Rencana Perppu Reformasi Sistem Keuangan Dinilai Ciptakan ‘Diktator’ Keuangan

foto : ilustrasi (ist)

Pasardana.id - Rencana Penerbitan Peraturan Pemerintah Pengganti Undang-Undang (Perppu) Reformasi Sistem Keuangan dinilai akan menciptakan 'diktator' keuangan dan berpotensi melanggar Undang Undang Dasar 1945.

Demikian disampaikan Ekonom Indef, Drajad H. Wibowo dalam diskusi virtual, Selasa (01/9/2020).

“Ada tujuh alasan Perppu Reformasi Keuangan itu tidak masuk akal. Misalnya, rencana reformasi Sistem Keuangan dan berpasangan Perppu Nomor I Tahun 2020 tentang Kebijakan Keuangan Negara akan berpotensi menciptakan ‘Diktator' keuangan, sebab tanpa pengawasan DPR,” jelas dia.

Ia menambahkan, dalam kondisi pandemi Covid-19 yang mendorong krisis ekonomi, tidak ada satupun negara yang melakukan perombakan sistem keuangan. Hal yang sama juga berlaku pada negara yang mengalami pertumbuhan ekonomi minus.

“Amerika Serikat, China, Inggris tetap mempertahan sistem pengawasan sektor keuangan seperti yang ada,” jelas dia.

Disamping itu, lanjut dia, perombakan sistem keuangan bukan praktek terbaik atau best practice dalam menghadapi krisis ekonomi. Sehingga jika pemerintah benar-benar menerbitkan Perppu Reformasi Keuangan maka pemerintah diduga sedang panik.

“Padahal yang harus pemerintah siapkan adalah ketersediaan dan mekenisme PEN (Pemulihan Ekonomi Nasional), Tapi kan memang sedang bermasalah dengan penerimaan yang selalu short fall,” jelas dia.

Menurut Drajat, dengan pemangkasan kewenangan otoritas Moneter dan Keuangan akan mengembalikan Bank Indonesia pada zaman sebelum reformasi.

“Bisa muncul lagi kasus BLBI (Bantuan Likuiditas Bank Indonesia), sehingga BI kembali ke jaman jahiliyah,” jelas dia.

Lebih lanjut ia menyarankan, agar pemerintah lebih memilih untuk penguatan Lembaga Komite Stabilitas Sistem Keuangan yang didalamnya terdapat Otoritas Jasa Keuangan (OJK), Bank Indonesia (BI), LPS (Lembaga Penjamin Simpanan) dan Menteri Keuangan.

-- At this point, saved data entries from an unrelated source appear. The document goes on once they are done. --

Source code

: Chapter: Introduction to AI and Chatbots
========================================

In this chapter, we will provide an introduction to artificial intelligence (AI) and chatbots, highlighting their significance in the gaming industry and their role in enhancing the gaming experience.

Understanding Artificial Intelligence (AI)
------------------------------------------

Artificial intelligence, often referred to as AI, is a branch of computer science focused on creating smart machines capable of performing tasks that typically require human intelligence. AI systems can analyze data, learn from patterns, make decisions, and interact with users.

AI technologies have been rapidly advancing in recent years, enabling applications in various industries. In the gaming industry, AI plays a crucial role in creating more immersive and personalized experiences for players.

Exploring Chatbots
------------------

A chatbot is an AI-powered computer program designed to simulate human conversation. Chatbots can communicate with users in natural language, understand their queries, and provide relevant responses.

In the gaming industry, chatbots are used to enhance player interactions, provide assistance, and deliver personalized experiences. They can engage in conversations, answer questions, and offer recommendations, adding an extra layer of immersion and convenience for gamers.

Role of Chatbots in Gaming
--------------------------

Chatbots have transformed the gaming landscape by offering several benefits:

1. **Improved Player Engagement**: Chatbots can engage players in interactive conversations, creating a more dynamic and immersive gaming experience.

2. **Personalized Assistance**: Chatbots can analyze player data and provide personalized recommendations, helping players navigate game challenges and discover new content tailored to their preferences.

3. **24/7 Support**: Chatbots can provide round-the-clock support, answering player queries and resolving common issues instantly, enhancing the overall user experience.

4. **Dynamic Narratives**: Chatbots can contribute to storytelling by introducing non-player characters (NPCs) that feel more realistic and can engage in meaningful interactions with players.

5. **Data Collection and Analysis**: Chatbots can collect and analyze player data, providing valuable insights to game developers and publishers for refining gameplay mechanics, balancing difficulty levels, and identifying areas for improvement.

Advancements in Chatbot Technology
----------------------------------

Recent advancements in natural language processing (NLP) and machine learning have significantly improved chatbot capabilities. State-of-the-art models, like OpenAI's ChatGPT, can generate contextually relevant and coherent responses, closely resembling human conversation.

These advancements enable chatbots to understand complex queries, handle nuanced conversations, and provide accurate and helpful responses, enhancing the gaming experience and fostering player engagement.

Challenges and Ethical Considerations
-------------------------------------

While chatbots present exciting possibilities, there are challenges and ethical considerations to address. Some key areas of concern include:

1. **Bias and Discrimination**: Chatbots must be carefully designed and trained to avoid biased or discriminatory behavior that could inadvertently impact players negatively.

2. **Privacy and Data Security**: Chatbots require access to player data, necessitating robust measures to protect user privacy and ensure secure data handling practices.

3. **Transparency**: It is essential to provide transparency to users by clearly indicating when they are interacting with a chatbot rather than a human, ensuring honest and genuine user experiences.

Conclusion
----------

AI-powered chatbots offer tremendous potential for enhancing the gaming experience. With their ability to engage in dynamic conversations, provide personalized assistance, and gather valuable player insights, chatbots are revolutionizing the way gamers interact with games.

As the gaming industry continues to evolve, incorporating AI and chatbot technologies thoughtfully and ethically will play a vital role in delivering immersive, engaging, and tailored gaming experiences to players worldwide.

“Misalnya dengan perampingan lembaga dan memastikan ketersedian dana PEN,” tegas dia.

Dikesempatan yang sama, Managing Director Political Economy & Policy Studies, Anthony Budiwan menilai, penerbitan Perppu Reformasi Sistem Keuangan berpotensi melanggar Undang Undang Dasar 1945 sehingga membuka peluang pemakzulan Presiden Joko Widodo.

“Alasannya, pemerintah sudah merencanakan penerbitan Perppu. Padahal Perppu itu diterbitkan kalau negara dalam kondisi genting. Tapi kalau sudah direncanakan, maka itu ada niat untuk tidak di kontrol legislatif,” jelas dia.